# TUGAS YANG DIBERIKAN:
Tulis ulang semua baris bahan di bawah ini tanpa mengubah apa pun, tapi gambarnya tidak usah disertakan.

***

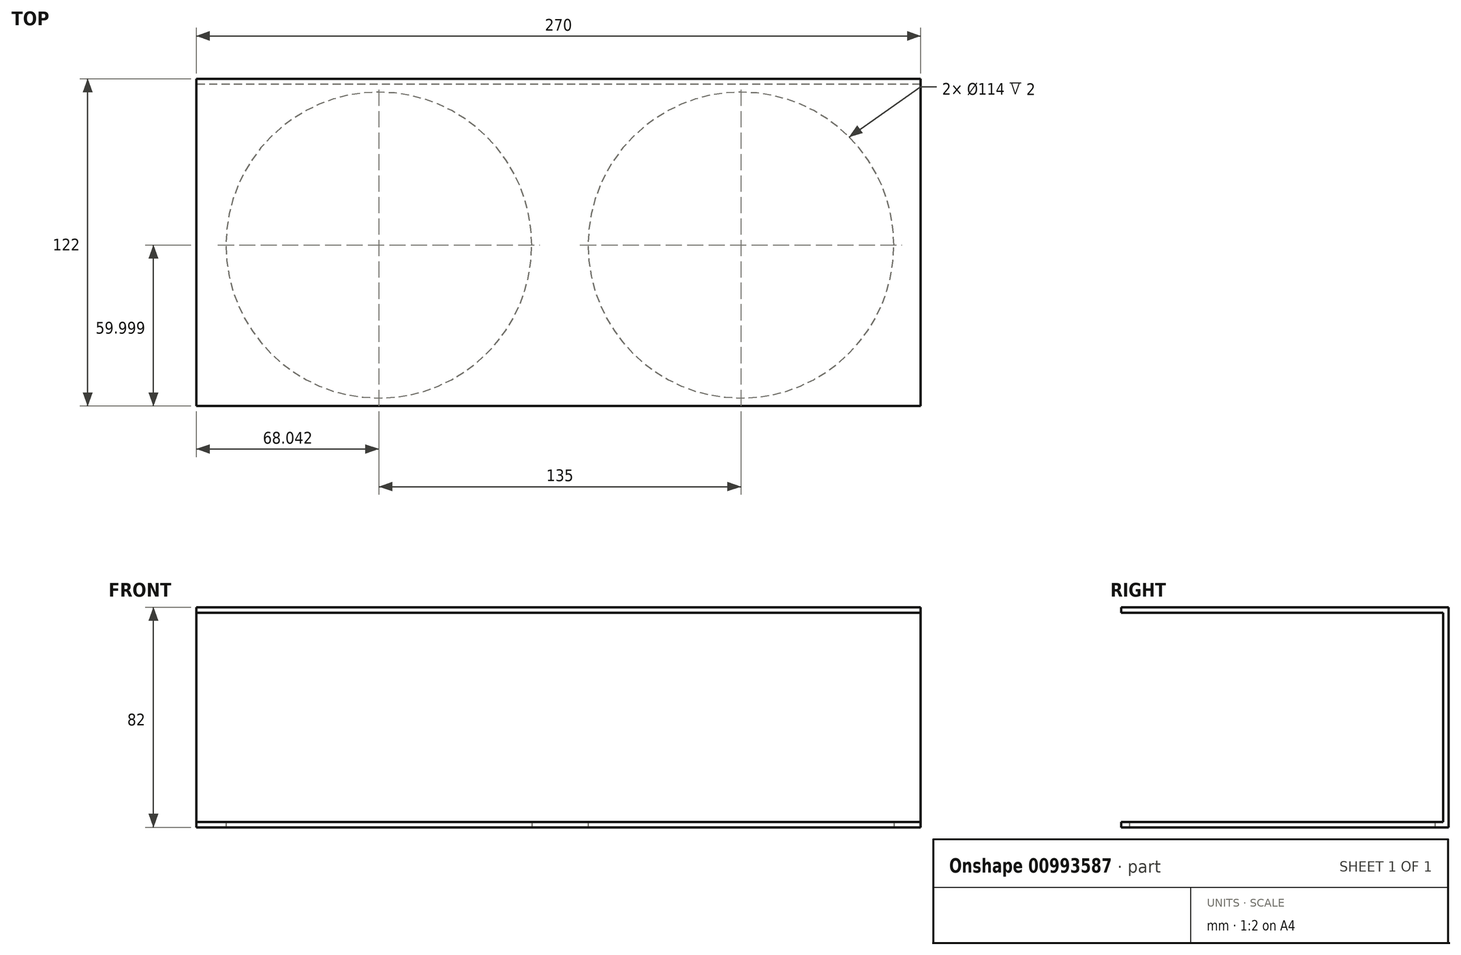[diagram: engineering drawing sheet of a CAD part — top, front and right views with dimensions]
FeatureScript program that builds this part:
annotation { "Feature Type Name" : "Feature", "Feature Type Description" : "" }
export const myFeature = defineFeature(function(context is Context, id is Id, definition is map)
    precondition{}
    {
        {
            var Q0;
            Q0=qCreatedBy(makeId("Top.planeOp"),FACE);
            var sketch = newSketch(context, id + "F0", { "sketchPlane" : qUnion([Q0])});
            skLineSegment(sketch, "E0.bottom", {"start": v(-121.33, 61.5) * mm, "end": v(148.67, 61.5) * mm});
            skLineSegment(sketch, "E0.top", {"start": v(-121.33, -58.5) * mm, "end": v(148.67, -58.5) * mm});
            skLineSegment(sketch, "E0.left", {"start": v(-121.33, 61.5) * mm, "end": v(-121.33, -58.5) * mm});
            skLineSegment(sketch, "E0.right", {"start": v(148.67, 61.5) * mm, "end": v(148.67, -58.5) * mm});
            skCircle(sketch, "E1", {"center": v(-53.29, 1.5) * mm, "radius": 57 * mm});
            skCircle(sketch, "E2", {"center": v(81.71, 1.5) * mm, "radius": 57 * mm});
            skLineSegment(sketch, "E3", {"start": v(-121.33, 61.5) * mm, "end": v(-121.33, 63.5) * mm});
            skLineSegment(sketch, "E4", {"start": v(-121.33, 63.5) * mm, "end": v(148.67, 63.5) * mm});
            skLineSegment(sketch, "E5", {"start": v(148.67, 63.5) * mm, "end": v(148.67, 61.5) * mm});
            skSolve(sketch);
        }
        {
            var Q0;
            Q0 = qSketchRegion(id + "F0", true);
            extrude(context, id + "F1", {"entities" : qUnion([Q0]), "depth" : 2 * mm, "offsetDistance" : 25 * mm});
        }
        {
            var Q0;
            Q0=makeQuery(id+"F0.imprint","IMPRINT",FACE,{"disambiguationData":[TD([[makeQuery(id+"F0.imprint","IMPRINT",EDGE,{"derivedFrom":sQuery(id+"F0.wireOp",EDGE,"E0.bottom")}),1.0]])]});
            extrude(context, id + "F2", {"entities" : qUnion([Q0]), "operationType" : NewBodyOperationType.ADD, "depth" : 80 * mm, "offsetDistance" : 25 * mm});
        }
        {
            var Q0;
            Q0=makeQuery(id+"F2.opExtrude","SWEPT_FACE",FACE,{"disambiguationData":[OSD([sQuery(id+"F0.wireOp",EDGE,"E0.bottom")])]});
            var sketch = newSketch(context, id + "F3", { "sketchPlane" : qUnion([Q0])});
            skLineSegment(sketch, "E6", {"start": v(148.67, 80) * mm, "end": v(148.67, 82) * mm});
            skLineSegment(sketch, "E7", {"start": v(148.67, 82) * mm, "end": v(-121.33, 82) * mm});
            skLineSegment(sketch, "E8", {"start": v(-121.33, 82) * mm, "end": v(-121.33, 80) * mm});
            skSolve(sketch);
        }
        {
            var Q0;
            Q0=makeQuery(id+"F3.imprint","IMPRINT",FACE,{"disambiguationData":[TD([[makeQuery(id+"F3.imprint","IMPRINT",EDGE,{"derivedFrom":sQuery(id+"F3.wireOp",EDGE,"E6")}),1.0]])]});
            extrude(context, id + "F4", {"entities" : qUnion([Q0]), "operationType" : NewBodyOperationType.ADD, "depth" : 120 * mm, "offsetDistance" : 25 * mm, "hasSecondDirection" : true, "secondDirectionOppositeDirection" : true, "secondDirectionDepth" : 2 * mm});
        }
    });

***

# JAWABAN AKHIR:
[diagram: engineering drawing sheet of a CAD part — top, front and right views with dimensions]
FeatureScript program that builds this part:
annotation { "Feature Type Name" : "Feature", "Feature Type Description" : "" }
export const myFeature = defineFeature(function(context is Context, id is Id, definition is map)
    precondition{}
    {
        {
            var Q0;
            Q0=qCreatedBy(makeId("Top.planeOp"),FACE);
            var sketch = newSketch(context, id + "F0", { "sketchPlane" : qUnion([Q0])});
            skLineSegment(sketch, "E0.bottom", {"start": v(-121.33, 61.5) * mm, "end": v(148.67, 61.5) * mm});
            skLineSegment(sketch, "E0.top", {"start": v(-121.33, -58.5) * mm, "end": v(148.67, -58.5) * mm});
            skLineSegment(sketch, "E0.left", {"start": v(-121.33, 61.5) * mm, "end": v(-121.33, -58.5) * mm});
            skLineSegment(sketch, "E0.right", {"start": v(148.67, 61.5) * mm, "end": v(148.67, -58.5) * mm});
            skCircle(sketch, "E1", {"center": v(-53.29, 1.5) * mm, "radius": 57 * mm});
            skCircle(sketch, "E2", {"center": v(81.71, 1.5) * mm, "radius": 57 * mm});
            skLineSegment(sketch, "E3", {"start": v(-121.33, 61.5) * mm, "end": v(-121.33, 63.5) * mm});
            skLineSegment(sketch, "E4", {"start": v(-121.33, 63.5) * mm, "end": v(148.67, 63.5) * mm});
            skLineSegment(sketch, "E5", {"start": v(148.67, 63.5) * mm, "end": v(148.67, 61.5) * mm});
            skSolve(sketch);
        }
        {
            var Q0;
            Q0 = qSketchRegion(id + "F0", true);
            extrude(context, id + "F1", {"entities" : qUnion([Q0]), "depth" : 2 * mm, "offsetDistance" : 25 * mm});
        }
        {
            var Q0;
            Q0=makeQuery(id+"F0.imprint","IMPRINT",FACE,{"disambiguationData":[TD([[makeQuery(id+"F0.imprint","IMPRINT",EDGE,{"derivedFrom":sQuery(id+"F0.wireOp",EDGE,"E0.bottom")}),1.0]])]});
            extrude(context, id + "F2", {"entities" : qUnion([Q0]), "operationType" : NewBodyOperationType.ADD, "depth" : 80 * mm, "offsetDistance" : 25 * mm});
        }
        {
            var Q0;
            Q0=makeQuery(id+"F2.opExtrude","SWEPT_FACE",FACE,{"disambiguationData":[OSD([sQuery(id+"F0.wireOp",EDGE,"E0.bottom")])]});
            var sketch = newSketch(context, id + "F3", { "sketchPlane" : qUnion([Q0])});
            skLineSegment(sketch, "E6", {"start": v(148.67, 80) * mm, "end": v(148.67, 82) * mm});
            skLineSegment(sketch, "E7", {"start": v(148.67, 82) * mm, "end": v(-121.33, 82) * mm});
            skLineSegment(sketch, "E8", {"start": v(-121.33, 82) * mm, "end": v(-121.33, 80) * mm});
            skSolve(sketch);
        }
        {
            var Q0;
            Q0=makeQuery(id+"F3.imprint","IMPRINT",FACE,{"disambiguationData":[TD([[makeQuery(id+"F3.imprint","IMPRINT",EDGE,{"derivedFrom":sQuery(id+"F3.wireOp",EDGE,"E6")}),1.0]])]});
            extrude(context, id + "F4", {"entities" : qUnion([Q0]), "operationType" : NewBodyOperationType.ADD, "depth" : 120 * mm, "offsetDistance" : 25 * mm, "hasSecondDirection" : true, "secondDirectionOppositeDirection" : true, "secondDirectionDepth" : 2 * mm});
        }
    });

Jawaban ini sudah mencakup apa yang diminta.